As Shiv worked, Vitae bubbled free from his torso, becoming spell shapes that vaguely resembled a few of the patterns Udraal created with his Animancy earlier. Shiv's spells were quivering, unstable, but ultimately they came together. Despite the awkwardness of his process, Shiv learned to ape Udraal's Animancy. While he failed to grasp the greater nuances of magical theory, he could still follow the basics of analogy, and his Vitae made it easier for him to alter the skills from within.
When he was done, a profound change overcame Sullain. He shuddered, and the burns coating his body briefly faded. He returned to who he was a few moments ago, untainted by Shiv's vitality cycling. His flesh was whole, his beard flowed pale and white, and between blinks, his mind was his once more.
"Udraal, why! How could—" and then Udraal reasserted his Psychomancy over Sullain, and the complaints ceased right then and there. As Sullain seemed healed, Shiv looked at him, expecting the Abyssal Lord to instruct him on what he had done wrong.

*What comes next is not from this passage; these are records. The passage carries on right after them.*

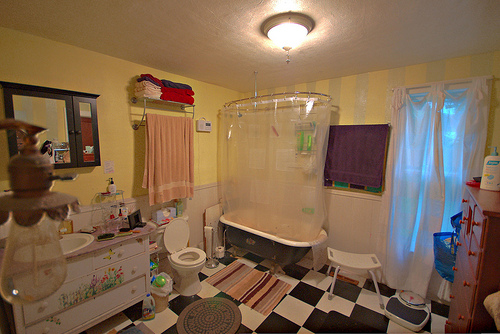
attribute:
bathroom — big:
[14, 33, 466, 332]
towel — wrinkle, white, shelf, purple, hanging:
[159, 137, 206, 170]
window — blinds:
[373, 109, 463, 194]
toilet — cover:
[158, 210, 213, 273]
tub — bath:
[194, 167, 361, 281]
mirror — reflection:
[21, 72, 96, 164]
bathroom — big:
[53, 44, 472, 334]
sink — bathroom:
[56, 214, 119, 278]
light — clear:
[278, 25, 307, 55]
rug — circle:
[202, 270, 273, 331]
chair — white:
[316, 245, 379, 305]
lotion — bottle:
[92, 199, 140, 255]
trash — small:
[140, 271, 181, 316]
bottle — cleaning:
[83, 168, 130, 243]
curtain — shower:
[219, 98, 308, 230]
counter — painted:
[91, 222, 139, 286]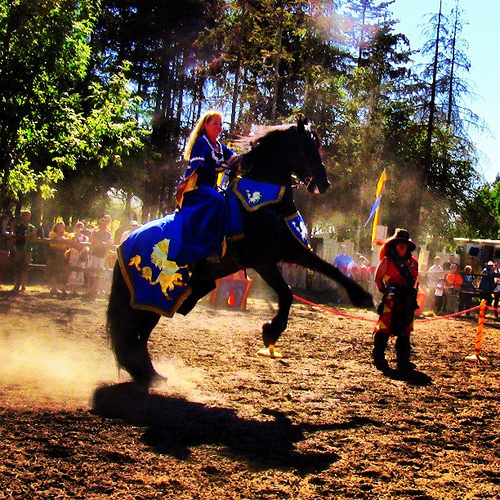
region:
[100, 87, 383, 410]
woman riding a black horse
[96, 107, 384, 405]
black horse wearing some clothing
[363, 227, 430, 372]
person standing in the dirt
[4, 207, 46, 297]
person standing behind a fence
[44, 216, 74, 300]
person standing behind a fence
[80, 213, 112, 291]
person standing behind a fence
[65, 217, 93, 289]
person standing behind a fence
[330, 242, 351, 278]
person standing behind a fence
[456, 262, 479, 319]
person standing behind a fence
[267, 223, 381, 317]
leg of the black horse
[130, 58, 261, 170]
face of the girl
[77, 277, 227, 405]
legs of the horse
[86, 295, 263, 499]
legs of the horse in sand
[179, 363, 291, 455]
shadow on the ground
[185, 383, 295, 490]
shadow of the horse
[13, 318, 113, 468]
dust raising from ground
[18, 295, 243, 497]
a horse raising the dust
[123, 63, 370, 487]
a girl raising up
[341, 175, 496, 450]
a girl standing near the horse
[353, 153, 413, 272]
a iron rod in the back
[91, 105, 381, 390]
woman riding horse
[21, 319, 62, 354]
dust in the air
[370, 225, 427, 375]
a man in costume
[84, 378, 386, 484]
shadow of the horse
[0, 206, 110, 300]
spectators behind the fence arena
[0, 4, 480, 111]
tall trees in the background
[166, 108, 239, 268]
a woman on horse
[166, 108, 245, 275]
a woman in costume riding horse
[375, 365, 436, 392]
shadow of the person standing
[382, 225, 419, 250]
hat on head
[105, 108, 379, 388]
woman riding a black horse on its hind legs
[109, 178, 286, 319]
blue and gold cape on horse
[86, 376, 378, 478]
shadow on ground cast by horse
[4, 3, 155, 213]
green leaves on trees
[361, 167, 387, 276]
blue and yellow flag on pole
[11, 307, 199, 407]
dirt in air kicked up by horse's feet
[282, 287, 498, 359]
red safety rope attached to yellow and red pole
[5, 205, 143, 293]
spectators behind wooden corral fence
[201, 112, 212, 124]
headband in woman's hair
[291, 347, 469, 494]
hoof prints in dirt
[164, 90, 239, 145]
face of the girl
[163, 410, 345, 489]
shadow on the ground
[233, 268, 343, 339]
legs of the horse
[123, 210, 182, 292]
a cloth in the horse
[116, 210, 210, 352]
a blue cloth in the horse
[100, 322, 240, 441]
back legs in the sand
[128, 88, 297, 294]
a girl sitting in horse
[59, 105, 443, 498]
a horse jumping into air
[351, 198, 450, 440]
a girl standing in ground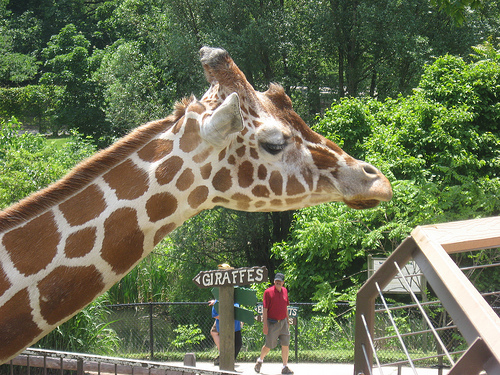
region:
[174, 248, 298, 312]
this is the word giraffes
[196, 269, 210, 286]
the white letter g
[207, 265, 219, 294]
the white letter i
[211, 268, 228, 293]
the white letter r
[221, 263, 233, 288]
the white letter a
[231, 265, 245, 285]
the white letter f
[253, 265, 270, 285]
the white letter s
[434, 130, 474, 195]
these are green leaves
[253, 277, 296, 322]
this is a red shirt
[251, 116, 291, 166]
this is an eye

This was supposed to cause some kind of collapse, but thus far Sullain looked better than he was moments prior.
"Just wait," Udraal said, holding up a single finger.
And so Shiv did. After about five seconds, the first sign that something was wrong arrived. Cracks began to spread across Sullain's being. They weren't cracks that fit on someone's skin, however. Blood didn't spill through. Instead, Sullain was coming apart as if he were wood. Mana began to seep free from his compromised being, unattuned mana that choked the lobby of the cube as a dust cloud of a dull-gray. Shiv took a step back as Sullain started to dissolve. Bits of him flaked away, and even the unattuned mana began to die down. The pressure choking the air softened, and Udraal began his explanation.
"His skills are attacking one another, you see. It's a bit like..." Udraal paused. "Do you know much about immunology?"
"Some," Shiv said. "Not fully versed in it, but I got the basics."
"Well, with what you do know, it's a bit like having your immune system attack your eyes. Your immune system usually doesn't notice your eyes. But with what you just put in him, you made his soul notice his so-called eyes. And now it's tearing itself apart, trying to expel these foreign elements. But since everything has been mixed in, and the changes are only minute, it is effectively collapsing the overarching architecture holding itself up."
And soon, as Udraal got to this point, Sullain's legs crumbled, and he crashed down to the ground. He splattered apart, not as a melting corpse, but as a collapsing marble pillar. More unattuned mana flooded the air. Sullain reached upward, his gaze vacant and blissful. Did he even know that he was dying? Did he even care? Shiv would never know.
Bit by bit, his body came asunder until he was dust dancing through the wind.
Vitaemancy 110 > 112
An orc held out a massive paw, allowing Sullain to trail through his fingers.